OTTAWA, Sept 3 (Reuters) - Canada's former top policeman alleges U.S. authorities misled him over the case of a Canadian man who was arrested in New York and deported to Syria, where he was imprisoned and tortured.

Giuliano Zaccardelli, the former head of the Royal Canadian Mounted Police, said Washington "threw away the rule book" when it came to software engineer Maher Arar, who was arrested during a stopover at JFK Airport in September 2002.

Zaccardelli quit as RCMP commissioner in December 2006 after admitting he had misled Canadian legislators over how the force handled the affair.

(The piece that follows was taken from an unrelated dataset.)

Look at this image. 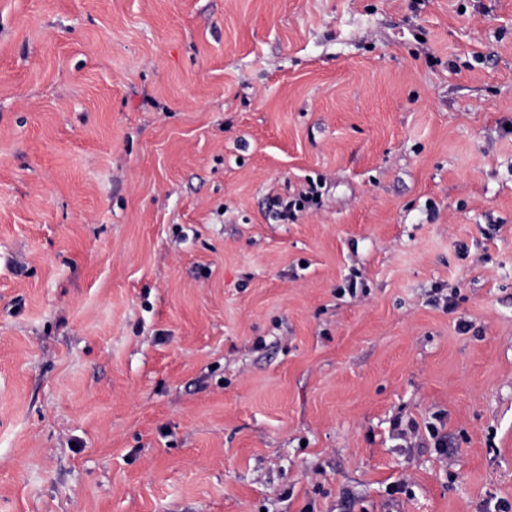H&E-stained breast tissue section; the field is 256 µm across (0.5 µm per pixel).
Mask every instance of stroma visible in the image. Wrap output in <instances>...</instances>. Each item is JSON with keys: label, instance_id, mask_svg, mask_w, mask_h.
<instances>
[{"label": "stroma", "instance_id": "obj_1", "mask_svg": "<svg viewBox=\"0 0 512 512\" xmlns=\"http://www.w3.org/2000/svg\"><path fill=\"white\" fill-rule=\"evenodd\" d=\"M499 501L512 0H0V512ZM318 196L317 187L309 186L306 192L299 195V199L284 201L280 198H274L272 205L277 207V214L282 220H294L296 218V211H301L304 208V203H309L315 200Z\"/></svg>", "mask_w": 512, "mask_h": 512}]
</instances>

An official report earlier that year concluded that U.S. officials acted after the RCMP falsely told them Arar was a suspected Islamic extremist. Zaccardelli says Canada was informed Arar would be set free.

"We are led to believe that he is going to be released and he is coming to Canada," he told the Canadian Broadcasting Corp. in an interview shown late Tuesday.

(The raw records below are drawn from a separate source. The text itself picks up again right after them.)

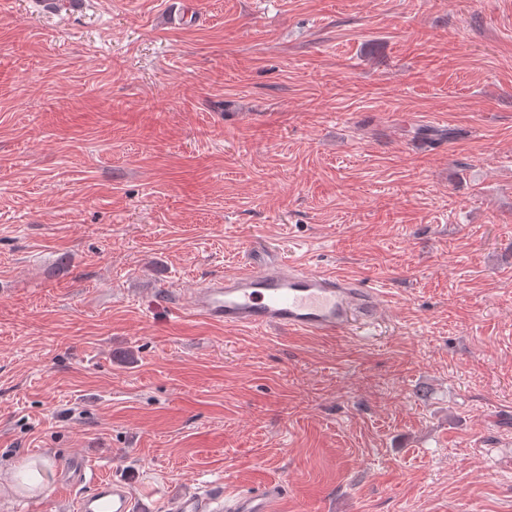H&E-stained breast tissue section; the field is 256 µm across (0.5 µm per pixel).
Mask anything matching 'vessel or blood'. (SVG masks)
Listing matches in <instances>:
<instances>
[{"mask_svg": "<svg viewBox=\"0 0 512 512\" xmlns=\"http://www.w3.org/2000/svg\"><path fill=\"white\" fill-rule=\"evenodd\" d=\"M380 290L322 270L309 271L282 259L245 262L195 288L189 298L201 318L234 328H276L295 334L346 336L376 321ZM61 487L76 491L74 512H144L123 483L99 478L79 457L60 468ZM280 489L221 495L185 494L167 502L166 512H279Z\"/></svg>", "mask_w": 512, "mask_h": 512, "instance_id": "1", "label": "vessel or blood"}]
</instances>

Zaccardelli said the RCMP were so convinced Arar would be returned to Canada that they put together a surveillance team.

"We are waiting in Montreal for the plane to arrive with Mr. Arar getting off the plane. The plane arrives. Mr. Arar never gets off," he said.

Last year, Ottawa formally apologized to Arar and paid him C$10.5 million ($9.9 million) in compensation. Arar spent almost a year in prison before the Syrians freed him, and says he was repeatedly tortured.

According to the CBC, Zaccardelli said the decision to deport Arar was clearly made by senior officials in Washington rather than by U.S. law enforcement authorities.

"In effect, the Americans threw away the rule book on how to co-operate and work with their allies and their closest friends," he said, without giving details.

A top Arar defender dismissed Zaccardelli's allegations, saying he wanted to cover up the errors the Mounties made.

"Clearly the ex-commissioner is trying very hard to rewrite his shameful legacy ... of RCMP complicity in torture," human rights advocate Kerry Pither told Reuters.

Zaccardelli, who now works in France for Interpol, also lashed out at the Canadian Security Intelligence Service (CSIS) spy agency, saying it had tried to block the RCMP from pressing the United States for information about Arar.

No one from CSIS was immediately available for comment. There is a history of bad blood between the two forces.

Canada is now investigating the case of three other men who say they were arrested and tortured in Syria and asked questions that were based on information that could only have come from Canadian authorities. A final report on the matter is due on Oct. 20.